Embracing a New Identity

It was an early Wednesday morning in September when Anthony Enabu, a Field Associate for our youth program picked me up on his motorbike and we began the long, dusty ride out to Kitgum in Northern Uganda. It had recently rained, which made the dirt roads particularly challenging to navigate, yet after an hour of swerving around puddles and mud, we arrived at the home of Sunday, a Village Enterprise business owner. Sunday is a twenty-one-year-old woman who has four children and has spent the past nine months running a poultry operation along with her business partners Lucy-Joyce and Scovia.

Village Enterprise female business owner feeds her chickens

The Village Enterprise program in Kitgum is part of the Mercy Corps DYNAMIC program (Driving Youth-led New Agribusiness and Microenterprise), a five-year rural market development program funded by Mastercard Foundation that aims to increase the employability of youth and promote agricultural market systems. Our role in this initiative is to empower youth business owners in a way that sustainably allows them to lift their families from poverty.

It is clear that the program is working – Sunday and her business partners have already saved 220,000 Ugandan schillings ($60), and they are each beginning their own independent ventures. But the thing that I found most compelling and encouraging was seeing the way this program is socially improving communities. This was not what I expected to hear when I came to visit. I anticipated that the young business owners would discuss the things they looked forward to purchasing with their earnings. Instead, I heard business owner after business owner describe the way their participation in the Village Enterprise program has changed their social life and their community at large.

Village Enterprise business owner Moses in front of his chicken coop

This was particularly evident when I met eighteen-year-old Moses, a young man who began a poultry business nine months ago. Moses is a slight individual who has a seriousness about him, yet when the business mentor who translated our interactions cracked a joke, he instantly broke and flashed a captivating smile. Before entering the Village Enterprise program, if Moses earned any money, he would spend it on alcohol and clubbing. He adopted this practice from his parents, who also went drinking anytime they had a bit of cash. Moses explained to me that it’s hard to be a youth business owner because there are constant distractions — drinking, clubbing, and romantic relationships. Yet, Moses also admitted that he’s committed to building his business because he has noticed the positive impact it has had upon his life and his community. Because of his participation in the Village Enterprise program, his circle of friends has changed. Now they are all fellow business owners, which he explained empowers him because he is surrounded by other people who are striving for success. This change is important. It’s a change that is deep and potentially intergenerational. It’s an entire community of young people deciding to break local convention and change their futures and their children’s futures. Village Enterprise merely planted the seeds. It’s these young people who have chosen to grow their businesses and to save money because they like the feeling of success and seeing their friends flourish. This is the change I saw here in Kitgum, and it was truly invigorating to witness.

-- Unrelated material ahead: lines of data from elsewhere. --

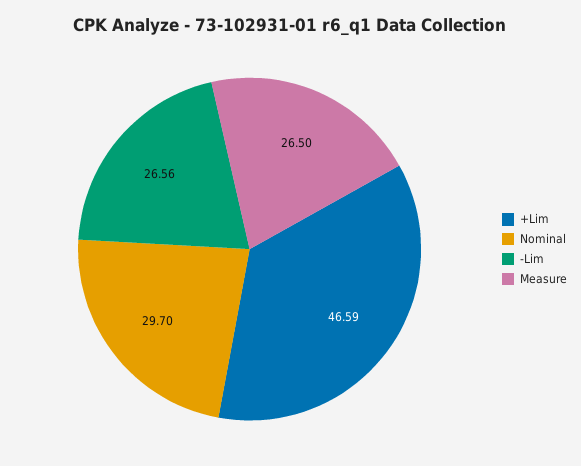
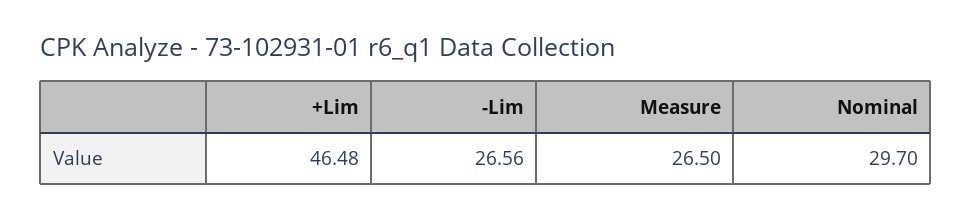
  {
-   "+Lim": 46.59,
+   "+Lim": 46.48,
    "Nominal": 29.7,
    "-Lim": 26.56,
    "Measure": 26.5
  }

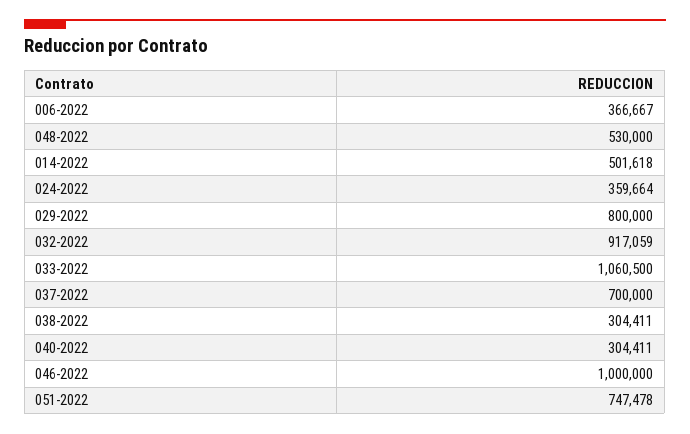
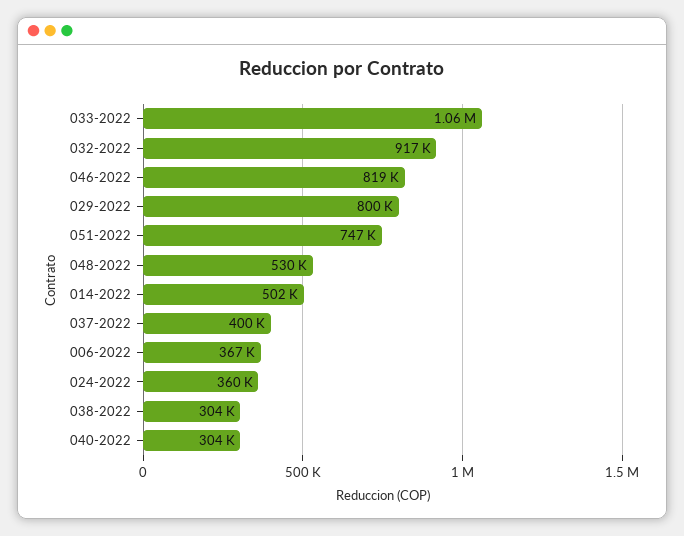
  {
    "006-2022": 366667,
    "048-2022": 530000,
    "014-2022": 501618,
    "024-2022": 359664,
    "029-2022": 800000,
    "032-2022": 917059,
    "033-2022": 1060500,
-   "037-2022": 700000,
+   "037-2022": 400000,
    "038-2022": 304411,
    "040-2022": 304411,
-   "046-2022": 1000000,
+   "046-2022": 819000,
    "051-2022": 747478
  }

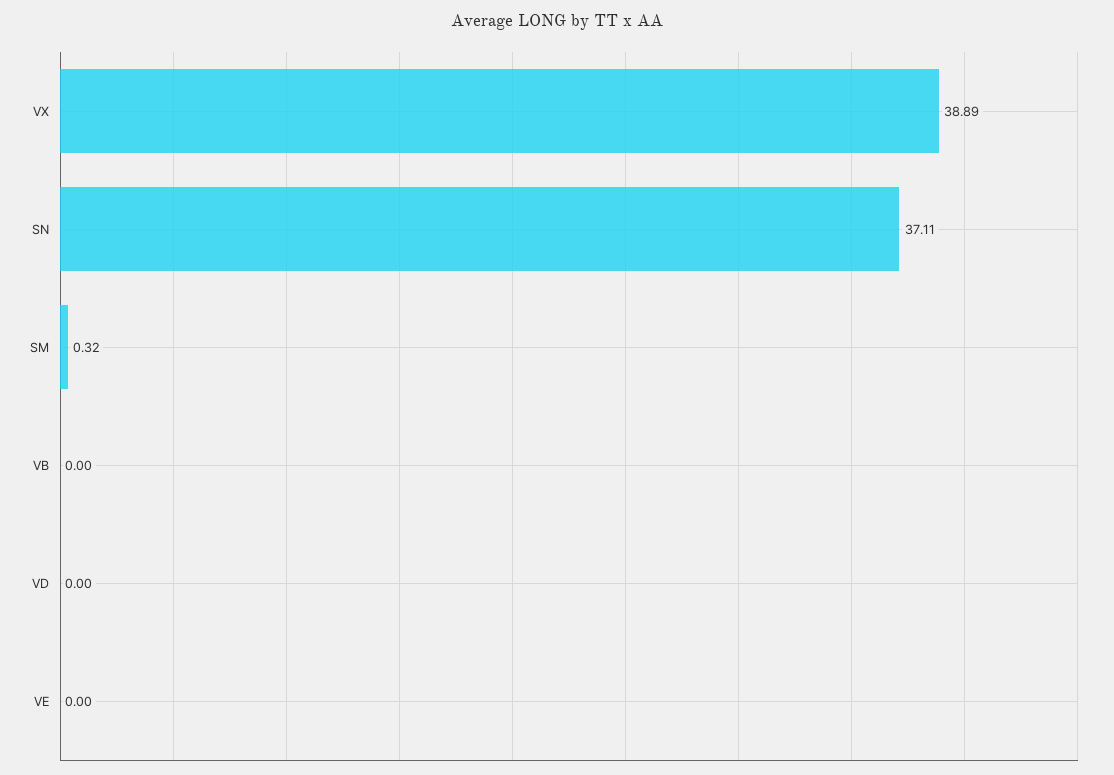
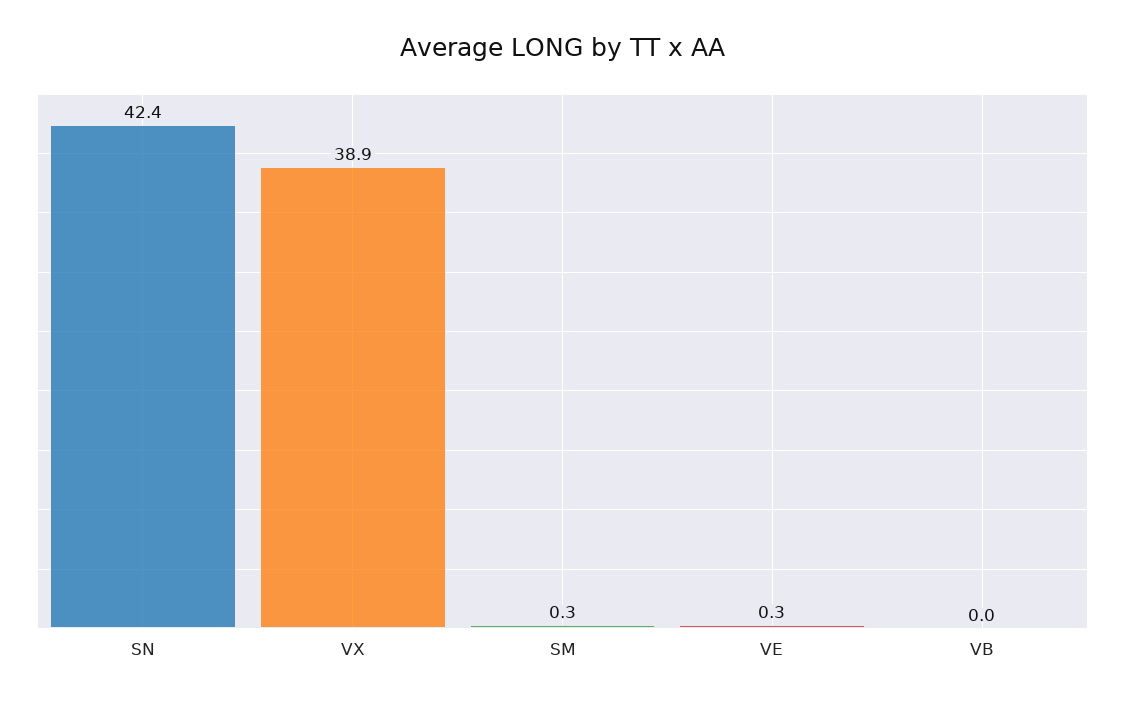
  {
    "VX": 38.89,
-   "SN": 37.11,
+   "SN": 42.4,
    "SM": 0.32,
    "VB": 0,
-   "VD": 0,
-   "VE": 0
+   "VE": 0.3
  }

Village enterprise female business owner and her chickens
As I followed Sunday around her home, she mentioned that the program has given her a lot of strength. Before starting the poultry business, she was unable to help her husband with payments (food, hospital visits, school fees), but now she makes more money than him. Sunday said that she feels empowered because she can support her family. “The community sees how the program is changing the youth in this area. We are finding solutions to problems together,” she said.

One of these problems was the way Moses’ parents used cash to purchase alcohol, rather than saving for emergencies or making repairs to their home. Moses suggested they join a business savings group, and they did. After seeing Moses’ success with his business savings group, they were inspired to join one, and now they’re saving money too.
Village Enterprise business owner Moses next to a brick house
Moses and Sunday are just two of the many youth business owners in Kitgum, Uganda who are changing their communities through entrepreneurship and innovation. They are changing the way youth are perceived and they are rejecting the notion that they are poor. Rather, they are embracing their new identity as business owners and clearly demonstrating that entrepreneurship is their way of life. Poverty? It’s a thing of the past.

As I drove away from the small village where Sunday and Moses reside, I felt energized by their stories. It felt as though these young individuals were collectively declining a future of poverty and embracing a world where they can build a home from bricks if they want to and save money for hospital visits. A life where buying soap is easy and eating a healthy, well-balanced diet is the norm.